Tugas A:
Menurut kutipan tentang kunjungan ke café Batavia, menu apa yang dipesan penulis?

Kutipan:
········
Kami kemudian mampir ke café Batavia yang saya bahagia sekali bisa makan disana. Resto dengan konsep jadul yang tidak seram, serius. Makanannya pun enak, porsi worth it sesuai dengan harganya. Saya waktu itu pesan Nasi Campur Bali dan Es Daun Mint (ada nama kerennya sih, tapi saya lupa). Teteh pesan tongseng kambing (dan enak banget. Lain kali saya kesini lagi, mau pesan menu ini aja), minumnya es teh. Tante pesan sate ayam (yang ukuran dagingya gede banget) sama lemon tea, kalau gak salah. Si ponakan unyu dipesanin chocolate ice cream, karena dibawain bekel sop sama Tante. Setelah kenyang dan tercengang dengan toilet café yang unik banget (sampai rasanya tidur disana pun mau), kami keluar dan mengucapkan selamat tinggal kepada penjaga kasir. Em… tante saya sih yang bilang (Makasih ya te, ponakanmu seneng. Sungguh).




café Batavia


Tempat Duduk Kami Yang di Bagian Dalam, Ngadem.


Kalau Dipasang Di Rumah, Bakalan Jadi Sarang Debu Aja.


Ini Kamar Mandinya. 


Tante Baik dan Ponakan Unyuku.

Kami selanjutnya mampir ke Museum Wayang. Isinya, ya wayang. Dari berbagai tempat di berbagai belahan dunia. Ramai juga kondisinya sehingga saya pribadi tidak terlalu khidmat (cie KHIDMAT) selama disini. 
Bayar Rp.5000,- Aja Kok


Wayang


Wayang Lagi


Lagi-Lagi Wayang


Cuma Ingat yang Ini Karena Unik Menurutku. Ini Wayang Dari Kulit Hewan.


Ini Yang Paling Keren Menurutku. Perbagian dari Wayang Punya Arti Tersendiri Lho.
········
Isi Data:
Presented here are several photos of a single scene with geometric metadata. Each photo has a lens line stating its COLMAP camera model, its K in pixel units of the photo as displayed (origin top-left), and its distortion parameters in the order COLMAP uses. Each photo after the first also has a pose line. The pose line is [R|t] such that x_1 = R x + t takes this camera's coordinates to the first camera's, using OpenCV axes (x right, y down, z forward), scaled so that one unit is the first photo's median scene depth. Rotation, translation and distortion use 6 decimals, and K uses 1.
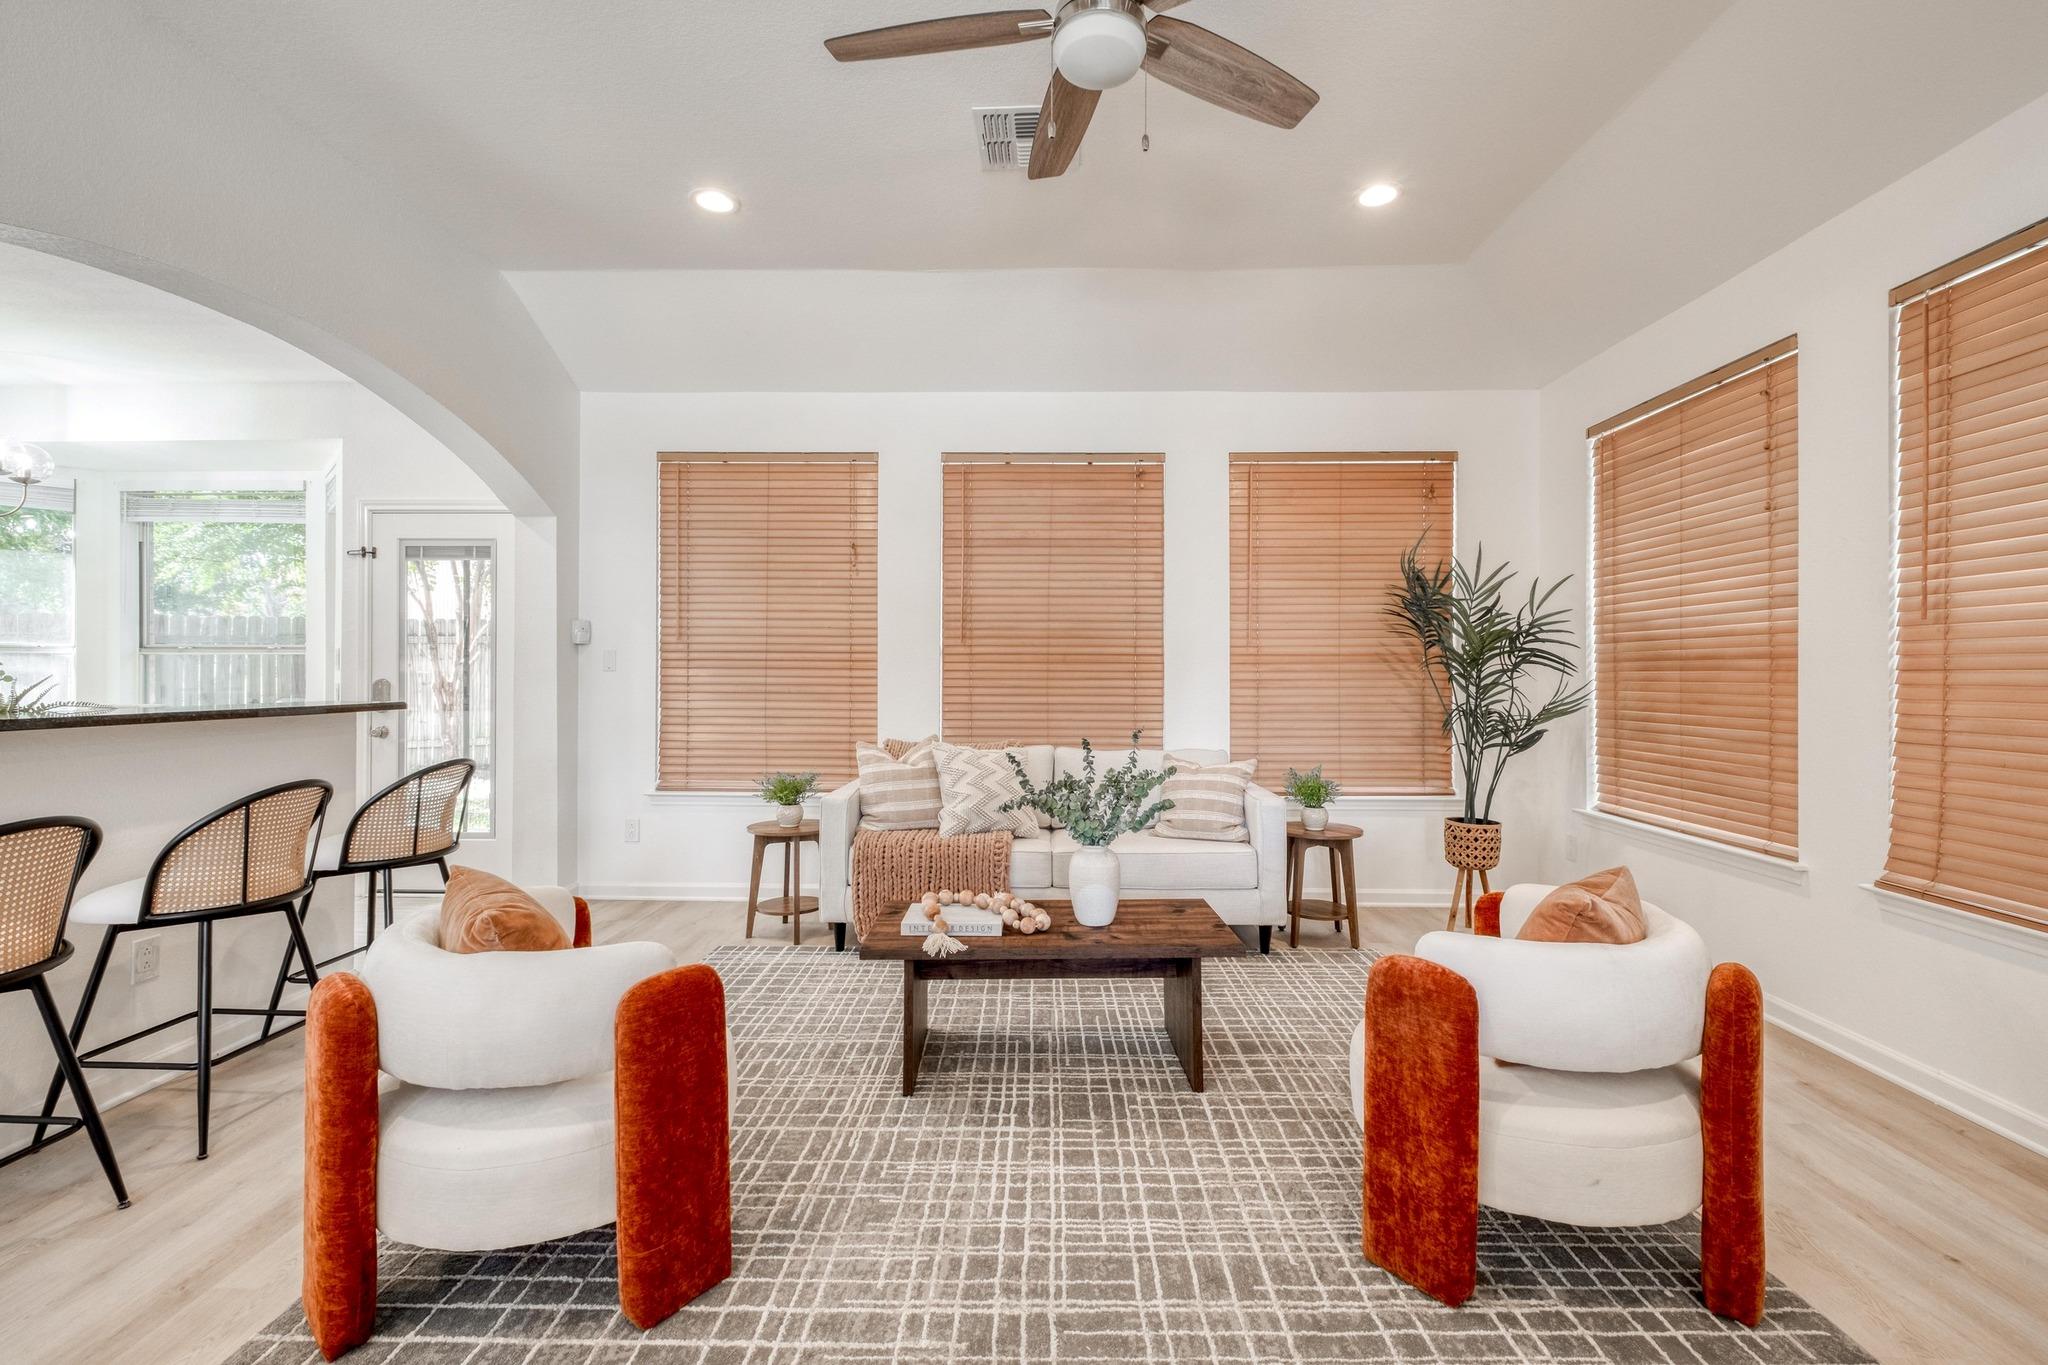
lens RADIAL K [[885.6, 0, 1040.0], [0, 885.6, 674.3], [0, 0, 1]] dist [-0.002250, -0.000618]
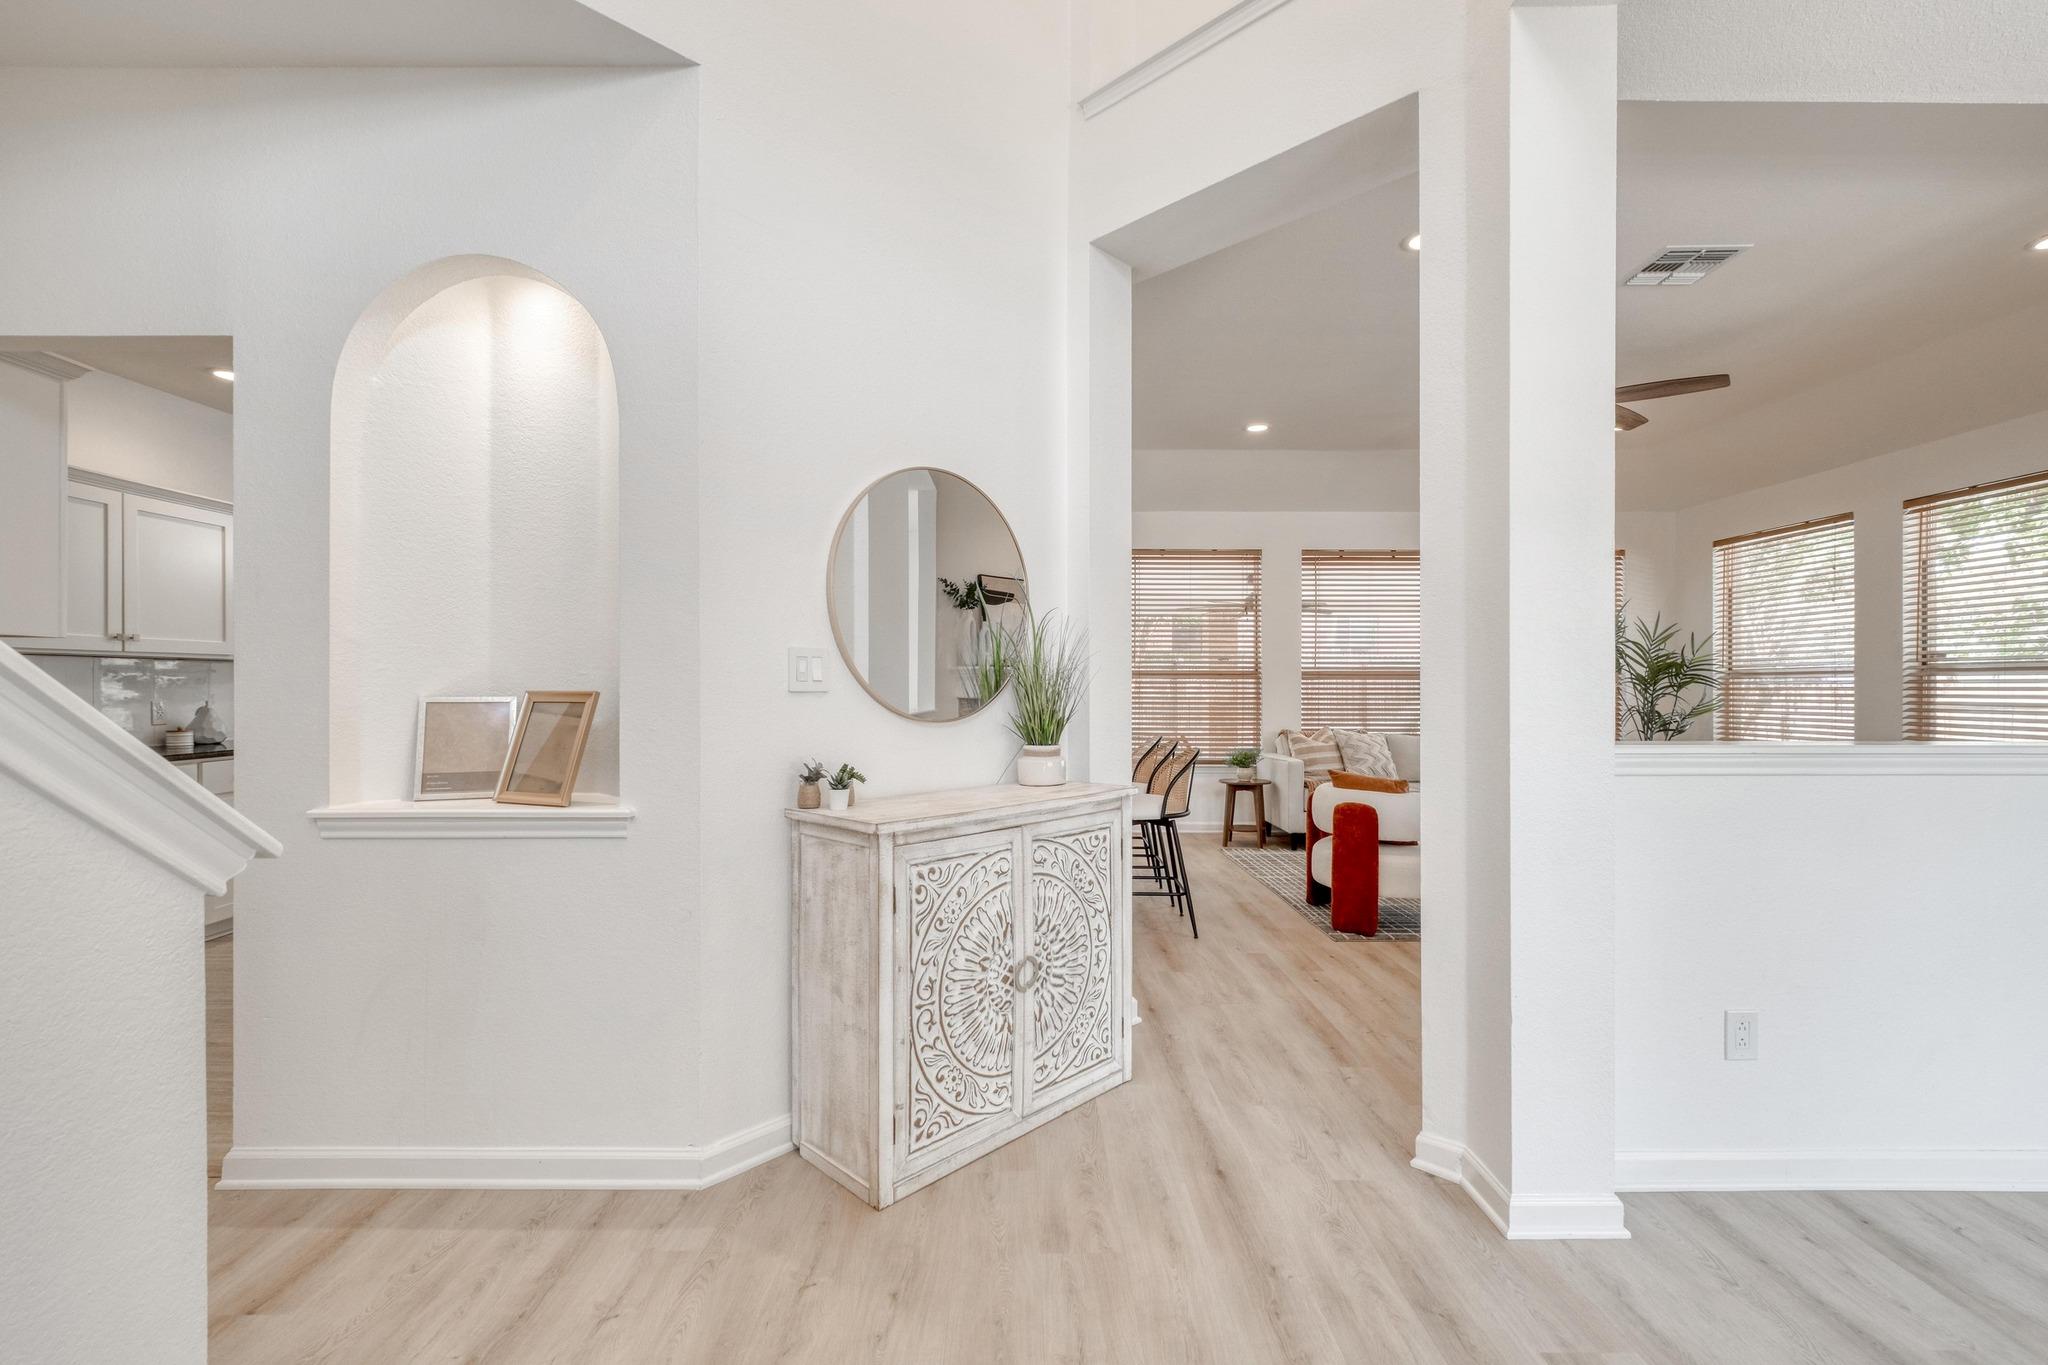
lens RADIAL K [[885.7, 0, 1022.8], [0, 885.7, 689.3], [0, 0, 1]] dist [0.001503, -0.000523]
pose [[0.999877, -0.002836, 0.015429, -0.725024], [0.002857, 0.999995, -0.001299, -0.000712], [-0.015426, 0.001343, 0.999880, -0.667552]]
········
Tugas B:
Tolong salin kata demi kata seluruh baris catatan di bawah judul Isi Data, tanpa menyertakan gambarnya.

Kolom Jawaban A:
Nasi Campur Bali dan Es Daun Mint.

Kolom Jawaban B:
Presented here are several photos of a single scene with geometric metadata. Each photo has a lens line stating its COLMAP camera model, its K in pixel units of the photo as displayed (origin top-left), and its distortion parameters in the order COLMAP uses. Each photo after the first also has a pose line. The pose line is [R|t] such that x_1 = R x + t takes this camera's coordinates to the first camera's, using OpenCV axes (x right, y down, z forward), scaled so that one unit is the first photo's median scene depth. Rotation, translation and distortion use 6 decimals, and K uses 1.
lens RADIAL K [[885.6, 0, 1040.0], [0, 885.6, 674.3], [0, 0, 1]] dist [-0.002250, -0.000618]
lens RADIAL K [[885.7, 0, 1022.8], [0, 885.7, 689.3], [0, 0, 1]] dist [0.001503, -0.000523]
pose [[0.999877, -0.002836, 0.015429, -0.725024], [0.002857, 0.999995, -0.001299, -0.000712], [-0.015426, 0.001343, 0.999880, -0.667552]]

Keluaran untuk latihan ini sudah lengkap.